The buyer migration from California never materialized for Teton County, Idaho, where at least 36 approved subdivisions lie fallow, says that county’s commissioner Kathy Rinaldi. Virginia developer Bill Slenker says he’s looked at 30 to 50 abandoned subdivisions over the past two years, only to return disappointed because most are either too far away from job centers, too big or too expensive to restart. The next phase of one project, he recalls, would have cost $4 million to bring in utilities “to flush the toilet of the next house built.” How, asks Slenker, can he justify borrowing to repair broken subdivisions when he still can’t estimate what a community’s absorption rate will be?
Risk-Worthy Revivals

While financing and future sales are still issues, some partially built projects are worth salvaging; in fact, they may be among the best deals in what’s shaping up as a new home building landscape. “There’s been a flight to quality” among builders and developers looking at abandoned subdivisions as growth opportunities, says Rob Jordan Jr., president of The Jordan Co. in Atlanta.
Jordan proved CNN wrong when his real estate company brokered the sale of Waterlace on March 31, 2010, to Reynolds Capital Group, which paid $5 million for what had been an $18 million note. Reynolds Capital’s sister company, Reynolds Signature Communities, is managing the completion of Waterlace, now renamed The Canoe Club to highlight this property’s most alluring amenity, 50 acres of lakes. The developer took a year to relaunch this project and “get the chess pieces in order,” says Richard Whiteley, senior vice president for Reynolds Development & Management Group.
Whiteley says another 350 homes will be built on this land eventually, and the first new houses in more than two years finally started coming out of the ground this spring. Prices for new homes at The Canoe Club start in the low $300,000s, compared to around $500,000 for Waterlace.

Other adventurous builders plunging into the muddied waters of abandoned subdivisions include Watt Communities, a division of Watt Cos. in Santa Monica, Calif., which has four such projects it acquired from banks underway in the Golden State: a 130-lot project in Menifee called Mosaic, half of whose homesites were completely improved; a 43-unit community in Vista called Amber Wood, where 17 homes were already sold and occupied; a project in Simi Valley called Water Stone, with a dozen completed homes and 36 finished lots; and 18 slabs in Oxnard.
Watt financed two of these resurrections itself, and the other two through joint ventures with Grosvenor Investment Management. “Going after these projects gives us the opportunity to buy at essentially below replacement cost,” says Watt Communities’ president Howard Press. His company is selling lots at Menifee to other builders and completing the other subdivisions itself.

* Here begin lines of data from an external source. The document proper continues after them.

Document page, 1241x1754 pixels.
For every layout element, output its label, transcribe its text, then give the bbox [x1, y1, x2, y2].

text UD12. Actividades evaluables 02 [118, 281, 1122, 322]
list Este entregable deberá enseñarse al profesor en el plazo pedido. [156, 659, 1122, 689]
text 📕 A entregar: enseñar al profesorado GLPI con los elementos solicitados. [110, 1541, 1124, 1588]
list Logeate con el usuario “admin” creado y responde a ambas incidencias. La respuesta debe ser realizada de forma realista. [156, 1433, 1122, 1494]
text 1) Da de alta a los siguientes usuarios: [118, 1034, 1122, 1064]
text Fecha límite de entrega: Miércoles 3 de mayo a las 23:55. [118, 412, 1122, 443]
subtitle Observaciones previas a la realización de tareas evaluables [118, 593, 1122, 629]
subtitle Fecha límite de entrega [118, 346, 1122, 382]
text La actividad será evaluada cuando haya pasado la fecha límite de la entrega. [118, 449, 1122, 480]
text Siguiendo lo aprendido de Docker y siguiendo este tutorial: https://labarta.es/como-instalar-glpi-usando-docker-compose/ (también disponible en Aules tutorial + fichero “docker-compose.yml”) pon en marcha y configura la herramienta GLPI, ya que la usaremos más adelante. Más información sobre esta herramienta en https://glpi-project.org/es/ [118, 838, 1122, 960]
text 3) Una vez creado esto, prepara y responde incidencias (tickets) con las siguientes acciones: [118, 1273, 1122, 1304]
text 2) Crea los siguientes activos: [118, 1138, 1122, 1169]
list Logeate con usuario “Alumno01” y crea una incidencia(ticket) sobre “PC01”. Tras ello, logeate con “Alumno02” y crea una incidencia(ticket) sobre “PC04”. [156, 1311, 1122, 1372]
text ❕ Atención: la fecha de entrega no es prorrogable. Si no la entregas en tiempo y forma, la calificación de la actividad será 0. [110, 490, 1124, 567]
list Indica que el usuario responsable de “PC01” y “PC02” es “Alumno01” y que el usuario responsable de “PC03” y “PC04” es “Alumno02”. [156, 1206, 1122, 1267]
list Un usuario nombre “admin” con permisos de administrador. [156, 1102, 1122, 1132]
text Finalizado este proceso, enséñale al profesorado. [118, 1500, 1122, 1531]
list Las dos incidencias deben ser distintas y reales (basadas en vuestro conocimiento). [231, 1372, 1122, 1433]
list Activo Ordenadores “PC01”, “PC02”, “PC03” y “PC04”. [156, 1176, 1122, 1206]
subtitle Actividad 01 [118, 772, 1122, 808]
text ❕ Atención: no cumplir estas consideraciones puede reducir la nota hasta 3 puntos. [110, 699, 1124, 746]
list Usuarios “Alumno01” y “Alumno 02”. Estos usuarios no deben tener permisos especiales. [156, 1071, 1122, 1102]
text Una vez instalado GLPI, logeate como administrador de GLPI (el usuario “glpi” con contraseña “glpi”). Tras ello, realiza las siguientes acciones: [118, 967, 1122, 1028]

Two-year-old Henry Walker Homes recently acquired a subdivision in Washington City, Utah, called Coral Ridges, where production stopped in 2008. Two dozen of this community’s 201 homesites are fully improved, and the other 177 require utility hookups, curbs, and streets. The builder’s immediate growth strategy is to find other abandoned subdivisions to fix and sell. “Right now, that’s our only objective,” says marketing director Adam Harmon.